Step-by-Step Solution:
Step 1: Let A's rate = a, B's rate = b, C's rate = c jobs per day. Step 2: From A and B together: a + b = 1 / 72. Step 3: From B and C together: b + c = 1 / 120. Step 4: From A and C together: a + c = 1 / 90. Step 5: Add equations for A + B and A + C: (a + b) + (a + c) = 1 / 72 + 1 / 90. Step 6: Left side becomes 2a + (b + c). Right side: use denominator 360. 1 / 72 = 5 / 360 and 1 / 90 = 4 / 360, so sum = 9 / 360 = 1 / 40. Step 7: We know b + c = 1 / 120 from Step 3. Step 8: Substitute b + c into the expression: 2a + 1 / 120 = 1 / 40. Step 9: Solve for a: 2a = 1 / 40 - 1 / 120. Step 10: Use denominator 120: 1 / 40 = 3 / 120, so 2a = (3 / 120) - (1 / 120) = 2 / 120 = 1 / 60. Step 11: Therefore, a = 1 / 120 job per day. Step 12: Time taken by A alone to complete one job = 1 / a = 120 days.

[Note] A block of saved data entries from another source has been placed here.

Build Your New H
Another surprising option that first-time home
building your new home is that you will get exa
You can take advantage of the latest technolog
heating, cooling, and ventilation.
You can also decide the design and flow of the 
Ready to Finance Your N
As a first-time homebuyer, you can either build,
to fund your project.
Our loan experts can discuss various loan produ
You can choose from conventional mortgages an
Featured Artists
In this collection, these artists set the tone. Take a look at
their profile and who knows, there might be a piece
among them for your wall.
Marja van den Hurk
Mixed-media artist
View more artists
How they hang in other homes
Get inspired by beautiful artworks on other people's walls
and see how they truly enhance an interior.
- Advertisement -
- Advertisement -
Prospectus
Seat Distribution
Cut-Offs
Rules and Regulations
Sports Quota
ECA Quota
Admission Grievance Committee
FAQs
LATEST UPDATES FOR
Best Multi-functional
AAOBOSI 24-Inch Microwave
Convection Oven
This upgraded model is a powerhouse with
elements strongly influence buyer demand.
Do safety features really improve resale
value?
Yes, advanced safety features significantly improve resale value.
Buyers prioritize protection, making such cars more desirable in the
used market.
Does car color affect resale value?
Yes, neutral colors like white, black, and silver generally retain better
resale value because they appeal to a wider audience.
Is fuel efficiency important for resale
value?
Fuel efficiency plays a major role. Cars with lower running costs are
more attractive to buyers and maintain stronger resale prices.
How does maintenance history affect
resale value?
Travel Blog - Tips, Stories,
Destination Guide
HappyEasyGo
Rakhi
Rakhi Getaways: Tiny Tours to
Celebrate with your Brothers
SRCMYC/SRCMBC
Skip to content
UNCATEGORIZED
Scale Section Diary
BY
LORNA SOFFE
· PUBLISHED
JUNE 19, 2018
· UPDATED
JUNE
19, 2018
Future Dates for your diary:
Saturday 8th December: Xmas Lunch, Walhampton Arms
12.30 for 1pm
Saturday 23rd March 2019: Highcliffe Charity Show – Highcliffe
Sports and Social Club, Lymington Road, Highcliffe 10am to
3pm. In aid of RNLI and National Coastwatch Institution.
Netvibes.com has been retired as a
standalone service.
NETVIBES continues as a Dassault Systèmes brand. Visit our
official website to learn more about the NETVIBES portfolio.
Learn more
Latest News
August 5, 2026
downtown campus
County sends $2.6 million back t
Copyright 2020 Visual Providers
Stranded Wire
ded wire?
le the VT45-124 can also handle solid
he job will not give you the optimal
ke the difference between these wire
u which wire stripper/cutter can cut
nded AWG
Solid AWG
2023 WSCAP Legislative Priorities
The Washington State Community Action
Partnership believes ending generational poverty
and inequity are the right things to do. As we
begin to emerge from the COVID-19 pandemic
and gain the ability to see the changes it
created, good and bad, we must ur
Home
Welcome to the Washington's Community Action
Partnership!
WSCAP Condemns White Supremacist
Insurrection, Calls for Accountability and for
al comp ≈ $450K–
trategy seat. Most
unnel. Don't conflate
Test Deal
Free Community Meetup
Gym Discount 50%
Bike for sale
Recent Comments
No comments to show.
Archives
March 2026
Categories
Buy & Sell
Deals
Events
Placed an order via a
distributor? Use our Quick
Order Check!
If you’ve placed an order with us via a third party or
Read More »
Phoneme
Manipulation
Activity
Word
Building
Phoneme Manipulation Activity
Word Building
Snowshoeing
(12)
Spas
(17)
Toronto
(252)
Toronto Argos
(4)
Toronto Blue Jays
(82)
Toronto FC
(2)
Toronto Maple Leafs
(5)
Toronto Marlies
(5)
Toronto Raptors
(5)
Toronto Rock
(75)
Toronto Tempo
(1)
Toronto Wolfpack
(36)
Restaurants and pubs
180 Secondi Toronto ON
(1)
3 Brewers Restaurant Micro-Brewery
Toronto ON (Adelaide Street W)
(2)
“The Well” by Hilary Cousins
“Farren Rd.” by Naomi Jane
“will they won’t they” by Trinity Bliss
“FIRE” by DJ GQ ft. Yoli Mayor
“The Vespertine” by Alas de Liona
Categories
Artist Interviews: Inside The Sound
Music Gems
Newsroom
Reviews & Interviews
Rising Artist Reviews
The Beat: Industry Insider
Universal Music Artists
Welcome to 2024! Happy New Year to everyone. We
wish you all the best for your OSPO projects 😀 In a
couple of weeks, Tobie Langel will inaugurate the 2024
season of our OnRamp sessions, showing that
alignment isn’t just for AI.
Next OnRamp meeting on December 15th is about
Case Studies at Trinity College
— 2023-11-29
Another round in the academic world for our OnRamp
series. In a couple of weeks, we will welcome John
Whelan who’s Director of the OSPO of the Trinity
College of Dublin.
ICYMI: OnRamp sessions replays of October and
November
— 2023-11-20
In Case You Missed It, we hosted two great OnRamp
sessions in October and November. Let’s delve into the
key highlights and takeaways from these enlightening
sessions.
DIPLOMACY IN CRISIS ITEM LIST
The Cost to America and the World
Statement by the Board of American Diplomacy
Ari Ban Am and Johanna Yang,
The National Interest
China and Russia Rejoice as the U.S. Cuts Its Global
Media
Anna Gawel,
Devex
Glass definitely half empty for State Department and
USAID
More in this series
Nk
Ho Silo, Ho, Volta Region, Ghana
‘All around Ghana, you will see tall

Verification / Alternative check:
We can confirm the correctness by reconstructing b and c and checking one of the original pair equations. Once we know a = 1 / 120, from a + b = 1 / 72, we get b = 1 / 72 - 1 / 120, which is positive and reasonable. Similarly, from a + c = 1 / 90 we get a valid c. Recalculating a + b, b + c and a + c returns the original 1 / 72, 1 / 120 and 1 / 90, validating our solution. So A taking 120 days alone is fully consistent.

Why Other Options Are Wrong:
130, 150 or 100 days: These do not match the rate derived from the simultaneous equations and would lead to inconsistencies with the given combined times.
90 days: This is the time for A and C together, not for A alone. It ignores the need to separate out B's and C's contributions.

Common Pitfalls:
A common mistake is to try to average the given times rather than use algebraic equations. Another error is mishandling fractions when adding and subtracting the combined rates. Careful use of a common denominator and systematic solving of the three linear equations is essential. Always remember that the combined rate of two workers is simply the sum of their individual rates, not the average of their times.

Final Answer:
A alone can complete the job in 120 days.